The problem of finding the k'ths smallest element.

So what if we picked a pivot in our elements, in our array of elements and

thought through what happens when we sort the, not sort,

partition the array into the elements that are smaller than the pivot and

those that are bigger than the pivot.

Now, we're not looking for fully sorted array at the end of this procedure,

what we want is the k'ths smallest element.

And what's really useful here is that if we partition the array into those

that are smaller than the pivot and those bigger than the pivot,

than if we only have say three elements that are smaller than the pivot.

Then the third smallest element over all is going to be the maximum of those three

elements because the pivot's going to be bigger and all of the other elements

in the array are going to be bigger than those bottom three elements.

And so they're not going to be the third smallest and so the beauty of this

approach is going to be that we only need to recursively look at only roughly half

of the elements each time if we're lucky with our choice of pivot.

And so what we can do is at each stage pick some random element of the array.

Partition the array into those elements that are smaller than the pivot,

those elements that are bigger than the pivot.

And then look at the size of the set of elements, is it smaller than the pivot and

compare that size to the ring.

Because that size of that set is going to tell us whether the k'th smallest element

belongs in that set of elements that are smaller than the pivot, or

maybe that k'th smallest element is the pivot.

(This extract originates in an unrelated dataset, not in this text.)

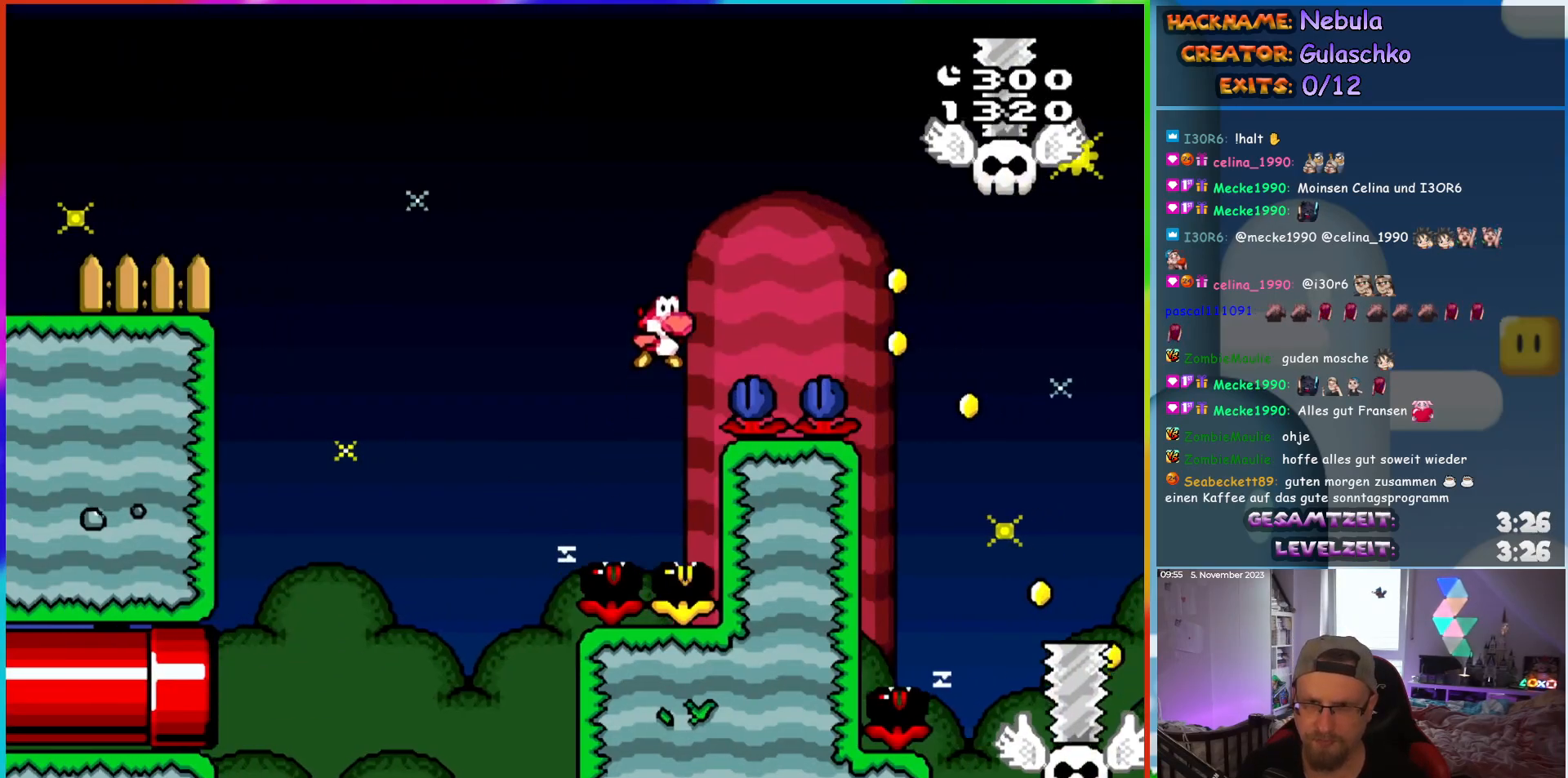
{"dt_ms": 500, "buttons": [], "events": [[17, "DPAD_LEFT", "down"], [450, "DPAD_LEFT", "up"]]}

Or maybe that case smallest element is bigger than the pivot and so

we need to look in the rest of the elements in the array.

And so we can code up this strategy and

notice that this is going to be a recursive method.

Which is great if we can come up with a recursive solution.

To our problem strategy, we're demonstrating yet

another skill in programming and algorithmic development in our interview,

we're demonstrating our breadth of knowledge, and

we want to still be careful about the code that we write.

We're doing the input validation.

We have a helper method, and so we're demonstrating that we know the difference

between the private helper methods And the public method call that we have.

And then as we go through this recursive function development,

it's going to be very important to test the code,

which is why we had that base example that we can keep tracing through.

Now as we develop this new strategy,

we still want to think about performance, and the performance is going to hinge on

the fact that when we compare to the pivot at each recursive function call.

We hope that we're going to divide our array of elements into

the smaller thans and the bigger thans and those are going to be hopefully,

roughly the same size to one another and so we get to reduce our

problem size exponentially by reducing the array size in half each time.

And so what we're hoping for, on average at least, is linear time.

And a careful analysis of the recursive performance

of that function would really get us at its expected on time.

Now in an interview situation this might seem a little daunting to

come up with such an elaborate algorithm and to do its performance analysis.

But here's the punchline.

What we want to make sure to do in the interview is always keep going.

We never want to be content with the solution that we have at hand.

And so when we do have a solution, it's really important that we think about,

does it match the assumptions that we made at the beginning?

How will we change it if we had different assumptions, if for example we allowed

repeated elements in the array, what would we have to do differently in our methods?

We want to consider performance every time we come up with a new problem

solving strategy.

Have we made progress or maybe have we gone backwards?

Are we coming up with better solutions or

are we coming up with just different solutions?

And then are there tradeoffs that we can consider there for time versus memory?

And keep going, keep going.

Think of ways that we can bring in our tools.

What we want to do is through our practice,

have a wide array of tools that we can apply to new problems.

It may well happen that you've done so much practice that

in the interview situation you're asked a question that you've already solved.

Now, it's really important in this situation to mention that you've actually

worked through that solution.

And then the interviewer might ask you to still write out the solution, but then

they might ask you to go further, like we did, with those different algorithms and

take different assumptions or take different paths so

you can demonstrate your novel problem solving skills.

And when we are approaching a problem that's very new

what's useful is when we've done all that practice that we can go

through a mental checklist of all the useful data structures that we have and

all of the known algorithms that we've worked through.

And really help solve the new problem using what we've done before.